Feature MySQL-Sandbox dbdeployer dbdeployer planned
Single sandbox deployment yes yes
unpack command sort of [^1] yes
multiple sandboxes yes yes
master-slave replication yes yes
"force" flag yes yes
pre-post grants SQL action yes yes
initialization options yes yes
my.cnf options yes yes
custom my.cnf yes yes
friendly UUID generation yes yes
global commands yes yes
test replication flow yes yes
delete command yes [^2] yes
show data dictionary tables yes yes
lock/unlock sandboxes yes yes
finding free ports yes yes
semi-sync replication yes yes
group replication SP no yes
group replication MP no yes
prevent port collision no yes [^3]
visible initialization no yes [^4]
visible script templates no yes [^5]
replaceable templates no yes [^6]
configurable defaults no yes [^7]
list of source binaries no yes [^8]
list of installed sandboxes no yes [^9]
test script per sandbox no yes [^10]
integrated usage help no yes [^11]
custom abbreviations no yes [^12]
version flag no yes [^13]
sandboxes global catalog no yes
concurrent deployment no yes
command line completion no yes
MySQL upgrade no yes
MySQLX support no yes
fan-in no yes [^14]
all-masters no yes [^15]
Percona Xtradb cluster no yes
MySQL Cluster no yes
Inter-sandbox replication limited [^16] yes
pre-post grants shell action yes no maybe
getting remote tarballs yes yes
load plugins yes yes [^17]
circular replication yes sort of [^18]
master-master (circular) yes no no
Windows support no no [^19]

[^1]: It's achieved using --export_binaries and then abandoning the operation.

[^2]: Uses the sbtool command

[^3]: dbdeployer sandboxes store their ports in a description JSON file, which allows the tool to get a list of used ports and act before a conflict happens.

[^4]: The initialization happens with a script that is generated and stored in the sandbox itself.

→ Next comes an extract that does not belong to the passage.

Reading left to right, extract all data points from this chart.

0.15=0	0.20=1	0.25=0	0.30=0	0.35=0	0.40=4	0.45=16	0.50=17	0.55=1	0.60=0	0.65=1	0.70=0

Users can inspect the init_db script and see what was executed.

[^5]: All sandbox scripts are generated using templates, which can be examined and eventually changed and re-imported.

[^6]: See also note 5. Using the flag --use-template you can replace an existing template on-the-fly. Group of templates can be exported and imported after editing.

[^7]: Defaults can be exported to file, and eventually re-imported after editing.

[^8]: This is little more than using an O.S. file listing, with the added awareness of the source directory.

[^9]: Using the description files, this command lists the sandboxes with their topology and used ports.

[^10]: It's a basic test that checks whether the sandbox is running and is using the expected port.

[^11]: The "usage" command will show basic commands for single and multiple sandboxes.

[^12]: the abbreviations file allows user to define custom shortcuts for frequently used commands.

[^13]: Strangely enough, this simple feature was never implemented for MySQL-Sandbox, while it was one of the first additions to dbdeployer.

[^14]: Uses the multi source technology introduced in MySQL 5.7.

[^15]: Same as n. 14.

[^16]: Single sandboxes could replicate from another using option --slaveof

[^17]: Using pre-grants and post-grants options, all plugins can be loaded.

[^18]: Circular replication should not be used anymore. There are enough good alternatives (multi-source, group replication) to avoid this old technology. However, using the script replicate_from, it is possible to run circular replication. There is an example in the cookbook.

[^19]: I don't do Windows. But you can fork the project if you do.